PROBLEM DETAILS:
Return the listing beneath precisely, with every line intact.

Start of Block

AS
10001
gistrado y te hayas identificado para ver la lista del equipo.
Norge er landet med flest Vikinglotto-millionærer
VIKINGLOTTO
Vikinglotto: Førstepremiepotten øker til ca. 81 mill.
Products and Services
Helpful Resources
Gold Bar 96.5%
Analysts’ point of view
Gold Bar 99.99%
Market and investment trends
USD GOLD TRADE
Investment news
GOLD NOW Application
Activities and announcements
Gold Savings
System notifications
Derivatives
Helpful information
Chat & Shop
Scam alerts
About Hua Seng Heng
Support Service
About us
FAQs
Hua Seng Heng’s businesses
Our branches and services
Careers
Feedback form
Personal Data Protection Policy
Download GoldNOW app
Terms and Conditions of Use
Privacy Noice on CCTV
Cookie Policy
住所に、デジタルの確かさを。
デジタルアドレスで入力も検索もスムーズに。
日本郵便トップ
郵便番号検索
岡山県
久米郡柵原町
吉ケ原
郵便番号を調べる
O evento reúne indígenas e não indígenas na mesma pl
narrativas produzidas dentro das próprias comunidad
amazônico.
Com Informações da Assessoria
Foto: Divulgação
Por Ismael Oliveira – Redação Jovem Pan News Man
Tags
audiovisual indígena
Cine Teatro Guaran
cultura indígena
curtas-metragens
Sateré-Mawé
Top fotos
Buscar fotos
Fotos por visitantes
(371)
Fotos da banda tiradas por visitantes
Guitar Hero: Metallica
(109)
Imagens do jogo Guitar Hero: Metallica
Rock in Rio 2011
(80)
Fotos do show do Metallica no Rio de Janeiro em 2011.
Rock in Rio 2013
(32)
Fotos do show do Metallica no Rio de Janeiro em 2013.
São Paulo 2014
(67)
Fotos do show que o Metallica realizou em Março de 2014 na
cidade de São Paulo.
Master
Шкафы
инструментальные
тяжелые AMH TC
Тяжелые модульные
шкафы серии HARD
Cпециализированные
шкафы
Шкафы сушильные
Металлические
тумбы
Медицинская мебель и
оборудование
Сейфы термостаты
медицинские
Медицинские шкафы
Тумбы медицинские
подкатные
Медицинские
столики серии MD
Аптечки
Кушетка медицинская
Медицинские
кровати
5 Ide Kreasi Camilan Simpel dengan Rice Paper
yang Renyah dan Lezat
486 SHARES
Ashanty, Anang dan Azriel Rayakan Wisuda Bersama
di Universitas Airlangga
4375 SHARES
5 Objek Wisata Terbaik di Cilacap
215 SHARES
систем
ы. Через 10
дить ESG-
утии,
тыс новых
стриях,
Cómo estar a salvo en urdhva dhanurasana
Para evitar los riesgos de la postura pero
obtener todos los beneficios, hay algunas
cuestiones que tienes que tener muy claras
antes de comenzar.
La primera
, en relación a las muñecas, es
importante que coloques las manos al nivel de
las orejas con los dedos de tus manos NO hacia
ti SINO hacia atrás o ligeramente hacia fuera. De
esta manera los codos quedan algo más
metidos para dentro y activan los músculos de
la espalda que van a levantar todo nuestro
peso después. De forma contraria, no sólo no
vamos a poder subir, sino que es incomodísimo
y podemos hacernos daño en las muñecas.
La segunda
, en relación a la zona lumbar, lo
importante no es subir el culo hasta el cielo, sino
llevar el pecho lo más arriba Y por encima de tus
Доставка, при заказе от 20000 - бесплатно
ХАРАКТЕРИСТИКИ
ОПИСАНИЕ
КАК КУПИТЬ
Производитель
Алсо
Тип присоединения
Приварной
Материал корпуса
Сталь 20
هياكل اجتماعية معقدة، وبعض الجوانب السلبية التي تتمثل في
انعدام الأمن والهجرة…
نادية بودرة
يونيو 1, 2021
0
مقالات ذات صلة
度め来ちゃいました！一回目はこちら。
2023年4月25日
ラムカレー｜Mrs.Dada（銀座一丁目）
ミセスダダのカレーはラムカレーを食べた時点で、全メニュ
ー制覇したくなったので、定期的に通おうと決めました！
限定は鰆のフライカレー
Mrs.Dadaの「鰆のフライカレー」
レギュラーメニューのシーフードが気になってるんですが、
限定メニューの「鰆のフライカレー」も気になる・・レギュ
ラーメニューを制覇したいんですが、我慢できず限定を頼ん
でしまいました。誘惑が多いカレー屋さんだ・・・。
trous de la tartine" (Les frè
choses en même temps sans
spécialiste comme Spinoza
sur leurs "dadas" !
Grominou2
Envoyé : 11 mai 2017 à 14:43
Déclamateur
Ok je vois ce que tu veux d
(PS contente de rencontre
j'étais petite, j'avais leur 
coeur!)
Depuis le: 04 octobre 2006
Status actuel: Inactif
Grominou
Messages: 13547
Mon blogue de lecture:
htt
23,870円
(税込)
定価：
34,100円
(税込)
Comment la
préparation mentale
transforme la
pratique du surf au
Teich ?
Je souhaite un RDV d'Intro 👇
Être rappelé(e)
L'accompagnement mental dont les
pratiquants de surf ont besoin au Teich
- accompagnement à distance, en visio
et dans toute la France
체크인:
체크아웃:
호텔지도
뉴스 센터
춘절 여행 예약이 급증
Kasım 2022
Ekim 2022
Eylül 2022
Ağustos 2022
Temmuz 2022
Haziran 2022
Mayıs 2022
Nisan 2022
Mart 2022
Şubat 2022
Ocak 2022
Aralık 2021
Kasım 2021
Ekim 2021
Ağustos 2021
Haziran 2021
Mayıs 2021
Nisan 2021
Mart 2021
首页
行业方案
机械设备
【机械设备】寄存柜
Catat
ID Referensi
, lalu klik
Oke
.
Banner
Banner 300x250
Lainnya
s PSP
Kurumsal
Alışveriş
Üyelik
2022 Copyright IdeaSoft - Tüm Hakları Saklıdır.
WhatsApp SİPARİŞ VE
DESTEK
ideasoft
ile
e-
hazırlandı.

End of Block

RESULT OF THIS TASK:
AS
10001
gistrado y te hayas identificado para ver la lista del equipo.
Norge er landet med flest Vikinglotto-millionærer
VIKINGLOTTO
Vikinglotto: Førstepremiepotten øker til ca. 81 mill.
Products and Services
Helpful Resources
Gold Bar 96.5%
Analysts’ point of view
Gold Bar 99.99%
Market and investment trends
USD GOLD TRADE
Investment news
GOLD NOW Application
Activities and announcements
Gold Savings
System notifications
Derivatives
Helpful information
Chat & Shop
Scam alerts
About Hua Seng Heng
Support Service
About us
FAQs
Hua Seng Heng’s businesses
Our branches and services
Careers
Feedback form
Personal Data Protection Policy
Download GoldNOW app
Terms and Conditions of Use
Privacy Noice on CCTV
Cookie Policy
住所に、デジタルの確かさを。
デジタルアドレスで入力も検索もスムーズに。
日本郵便トップ
郵便番号検索
岡山県
久米郡柵原町
吉ケ原
郵便番号を調べる
O evento reúne indígenas e não indígenas na mesma pl
narrativas produzidas dentro das próprias comunidad
amazônico.
Com Informações da Assessoria
Foto: Divulgação
Por Ismael Oliveira – Redação Jovem Pan News Man
Tags
audiovisual indígena
Cine Teatro Guaran
cultura indígena
curtas-metragens
Sateré-Mawé
Top fotos
Buscar fotos
Fotos por visitantes
(371)
Fotos da banda tiradas por visitantes
Guitar Hero: Metallica
(109)
Imagens do jogo Guitar Hero: Metallica
Rock in Rio 2011
(80)
Fotos do show do Metallica no Rio de Janeiro em 2011.
Rock in Rio 2013
(32)
Fotos do show do Metallica no Rio de Janeiro em 2013.
São Paulo 2014
(67)
Fotos do show que o Metallica realizou em Março de 2014 na
cidade de São Paulo.
Master
Шкафы
инструментальные
тяжелые AMH TC
Тяжелые модульные
шкафы серии HARD
Cпециализированные
шкафы
Шкафы сушильные
Металлические
тумбы
Медицинская мебель и
оборудование
Сейфы термостаты
медицинские
Медицинские шкафы
Тумбы медицинские
подкатные
Медицинские
столики серии MD
Аптечки
Кушетка медицинская
Медицинские
кровати
5 Ide Kreasi Camilan Simpel dengan Rice Paper
yang Renyah dan Lezat
486 SHARES
Ashanty, Anang dan Azriel Rayakan Wisuda Bersama
di Universitas Airlangga
4375 SHARES
5 Objek Wisata Terbaik di Cilacap
215 SHARES
систем
ы. Через 10
дить ESG-
утии,
тыс новых
стриях,
Cómo estar a salvo en urdhva dhanurasana
Para evitar los riesgos de la postura pero
obtener todos los beneficios, hay algunas
cuestiones que tienes que tener muy claras
antes de comenzar.
La primera
, en relación a las muñecas, es
importante que coloques las manos al nivel de
las orejas con los dedos de tus manos NO hacia
ti SINO hacia atrás o ligeramente hacia fuera. De
esta manera los codos quedan algo más
metidos para dentro y activan los músculos de
la espalda que van a levantar todo nuestro
peso después. De forma contraria, no sólo no
vamos a poder subir, sino que es incomodísimo
y podemos hacernos daño en las muñecas.
La segunda
, en relación a la zona lumbar, lo
importante no es subir el culo hasta el cielo, sino
llevar el pecho lo más arriba Y por encima de tus
Доставка, при заказе от 20000 - бесплатно
ХАРАКТЕРИСТИКИ
ОПИСАНИЕ
КАК КУПИТЬ
Производитель
Алсо
Тип присоединения
Приварной
Материал корпуса
Сталь 20
هياكل اجتماعية معقدة، وبعض الجوانب السلبية التي تتمثل في
انعدام الأمن والهجرة…
نادية بودرة
يونيو 1, 2021
0
مقالات ذات صلة
度め来ちゃいました！一回目はこちら。
2023年4月25日
ラムカレー｜Mrs.Dada（銀座一丁目）
ミセスダダのカレーはラムカレーを食べた時点で、全メニュ
ー制覇したくなったので、定期的に通おうと決めました！
限定は鰆のフライカレー
Mrs.Dadaの「鰆のフライカレー」
レギュラーメニューのシーフードが気になってるんですが、
限定メニューの「鰆のフライカレー」も気になる・・レギュ
ラーメニューを制覇したいんですが、我慢できず限定を頼ん
でしまいました。誘惑が多いカレー屋さんだ・・・。
trous de la tartine" (Les frè
choses en même temps sans
spécialiste comme Spinoza
sur leurs "dadas" !
Grominou2
Envoyé : 11 mai 2017 à 14:43
Déclamateur
Ok je vois ce que tu veux d
(PS contente de rencontre
j'étais petite, j'avais leur 
coeur!)
Depuis le: 04 octobre 2006
Status actuel: Inactif
Grominou
Messages: 13547
Mon blogue de lecture:
htt
23,870円
(税込)
定価：
34,100円
(税込)
Comment la
préparation mentale
transforme la
pratique du surf au
Teich ?
Je souhaite un RDV d'Intro 👇
Être rappelé(e)
L'accompagnement mental dont les
pratiquants de surf ont besoin au Teich
- accompagnement à distance, en visio
et dans toute la France
체크인:
체크아웃:
호텔지도
뉴스 센터
춘절 여행 예약이 급증
Kasım 2022
Ekim 2022
Eylül 2022
Ağustos 2022
Temmuz 2022
Haziran 2022
Mayıs 2022
Nisan 2022
Mart 2022
Şubat 2022
Ocak 2022
Aralık 2021
Kasım 2021
Ekim 2021
Ağustos 2021
Haziran 2021
Mayıs 2021
Nisan 2021
Mart 2021
首页
行业方案
机械设备
【机械设备】寄存柜
Catat
ID Referensi
, lalu klik
Oke
.
Banner
Banner 300x250
Lainnya
s PSP
Kurumsal
Alışveriş
Üyelik
2022 Copyright IdeaSoft - Tüm Hakları Saklıdır.
WhatsApp SİPARİŞ VE
DESTEK
ideasoft
ile
e-
hazırlandı.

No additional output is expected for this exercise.